De acordo com ele, houve mudanças nesse sentido. Uma delas foi a decisão do STF que permitiu a execução da pena após condenação em segunda instância. Antes, isso ocorria somente depois do trânsito em julgado, que muitas vezes levava ao cumprimento da pena após decisão do próprio STF. Alguns ministros do tribunal vêm defendendo mudanças para levar à execução após deliberação do Superior Tribunal de Justiça (STJ), numa espécie de regra intermediária entre a atual e a antiga.
— O mais importante foi permitir a execução penal a partir do segundo grau. Os ricos delinquentes passaram a correr o risco de serem presos. Houve comedimento no cometimento de crimes, e houve uma fila indiana de colaborares para minimizar suas penas e contar os crimes — disse Barroso, alertando ainda para possíveis mudanças no entendimento do momento em que a pena deve ser executada:
— De lá para cá, não aconteceu nada de novo, salvo a chegada de uns novos réus. Um país que muda a sua jurisprudência em função dos réus não é um estado de direito, é um estado do compadrio e precisamos resistir a isso.
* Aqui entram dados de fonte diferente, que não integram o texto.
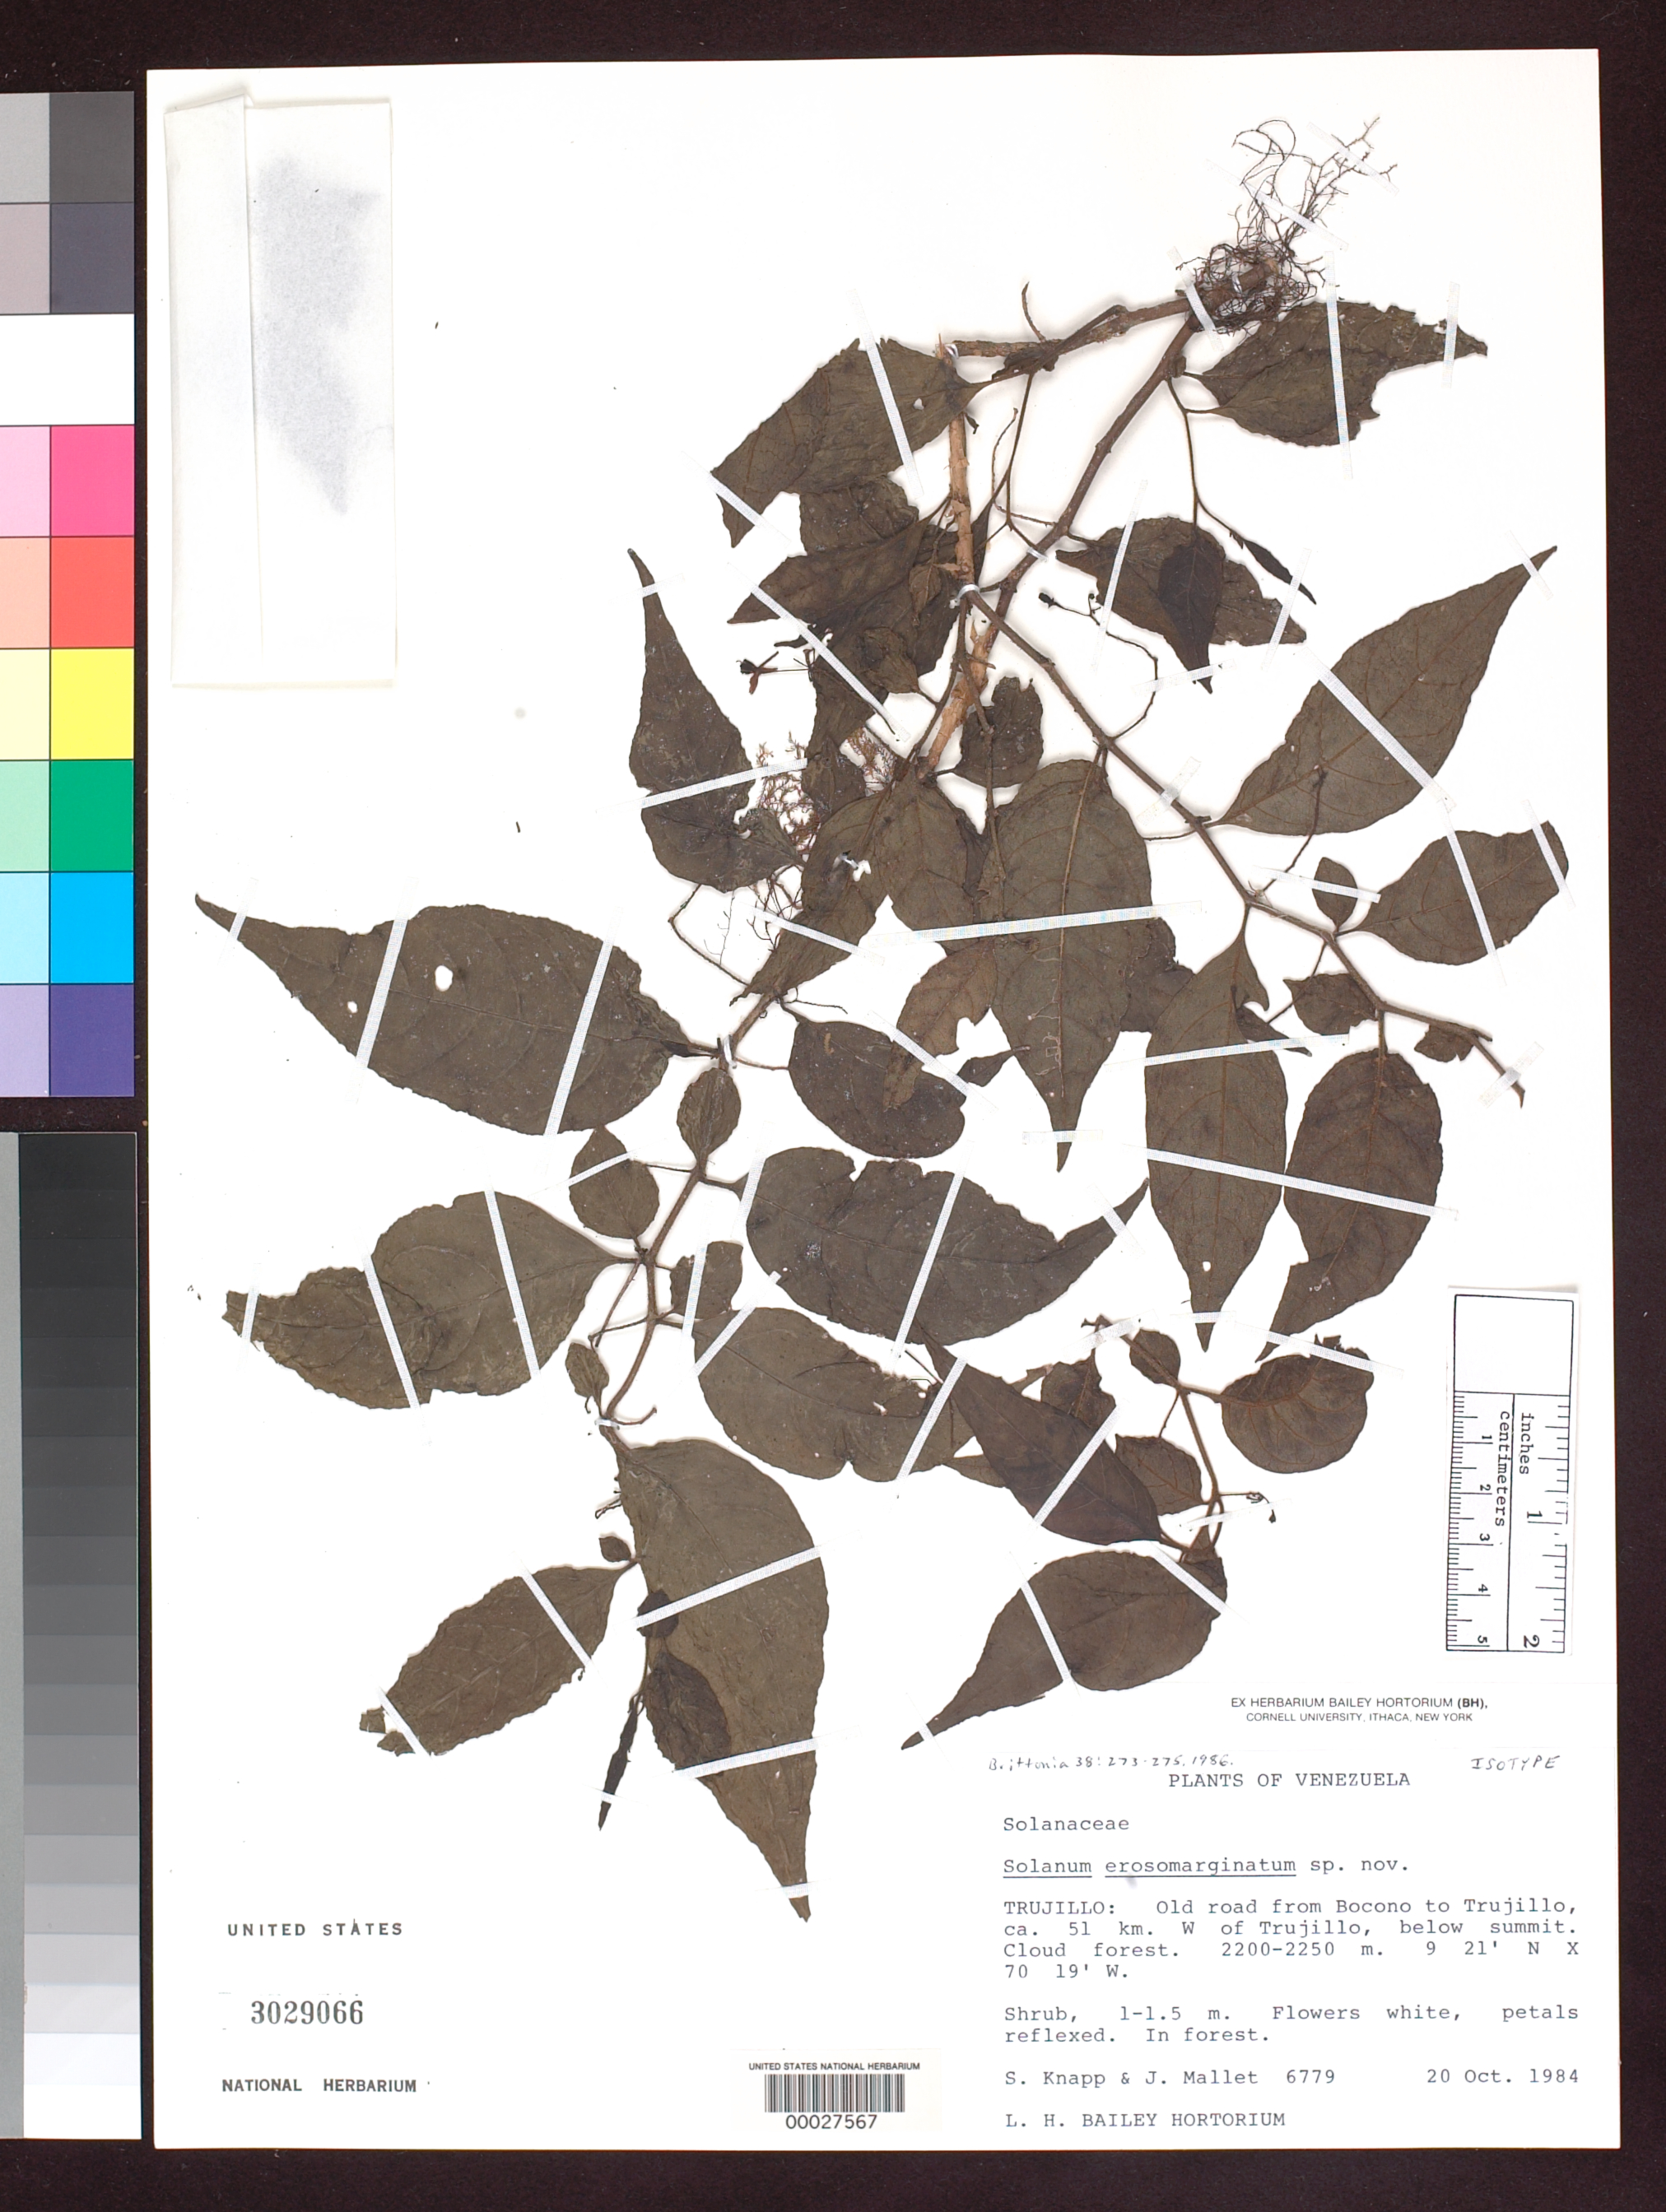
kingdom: Plantae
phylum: Tracheophyta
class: Magnoliopsida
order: Solanales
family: Solanaceae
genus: Solanum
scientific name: Solanum erosomarginatum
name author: S. Knapp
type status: Isosyntype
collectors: S. Knapp & J. Mallet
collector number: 6779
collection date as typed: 20 Oct 1984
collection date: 1984-10-20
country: Venezuela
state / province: Trujillo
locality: Old road from Bocono to Trujillo.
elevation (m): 2200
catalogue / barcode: US 3029066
O grande problema é que essas pessoas que vivem há décadas desviando dinheiro do povo brasileiro sempre se imaginaram imunes ao alcance do direito penal e, por isso, impunes. Agora que a história mudou de mãos, se apresentam quase como vítimas, porque dizem que jogaram o jogo como sempre se jogou. Essas pessoas tem aliados por toda a parte, nos altos escalões, nos poderes, na imprensa, e onde menos se esperaria.
Ele defendeu uma redução do tamanho do Estado, mas resguardando programas sociais voltados para os mais pobres. Ele defendeu a reforma da previdência para diminuir gastos, dizendo que não se trata de escolha ideológica, mas de aritmética, uma vez que as pessoas estão vivendo mais. Defendeu também uma reforma do sistema tributário brasileiro, que ele classificou de complexo e concentrador de renda.
— O Estado ficou grande demais, ficou caro demais, ficou ineficiente demais, ficou corrupto de mais. Temos que diminuí-lo drasticamente. As unidades da federação estão tendo que tomar empréstimos para pagar salários. É o fundo do poço. Além dos salários, tem manter hospitais, polícia, bombeiros, e fazer investimentos - disse Barroso.
Ele reconheceu que o quadro atual no Brasil não é o melhor, mas destacou que o saldo dos últimos 30 anos ainda é favorável. Barroso lembrou que ninguém mais pena seriamente em golpe para resolver os problemas, a estabilidade monetária foi conquistada e, mesmo com alguma regressão recente, o saldo da inclusão social é positivo.
— Sei que a foto neste momento é assustadora, mas o filme é bom — disse Barroso, concluindo:
— São 30 anos de estabilidade institucional, e não foram tempos banais. Nesse tempo convivemos com dois impeachments de presidentes eleitos pelo voto popular. Tivemos escândalos sucessivos, começando com anões do orçamento. Tivemos mensalão. Tivemos a Operação Lava-Jato, ainda em curso. E mesmo nos momentos mais difíceis ninguém cogitou verdadeiramente uma solução que não foi o respeito à legalidade.
Entre os problemas que persistem, ele apontou a qualidade da educação brasileira, a falta de saneamento básico, a preservação do meio ambiente e os deslocamentos dentro das cidades. No começo da palestra, ele brincou com a falta de privacidade do cargo de ministro do STF.
— É provavelmente o único emprego do mundo em que você diz que sai para trabalhar e sua mulher pode ver pela televisão se você foi trabalhar mesmo - disse Barroso, numa referência às transmissões da TV Justiça, concluindo: - Você vem dar uma palestra despretensiosa para os alunos, e encontra uma câmera de televisão e meia dúzia de jornalistas. Minha liberdade acadêmica fica um pouco limitada, porque o que eu disser aqui pode parar na televisão ou na página de jornal.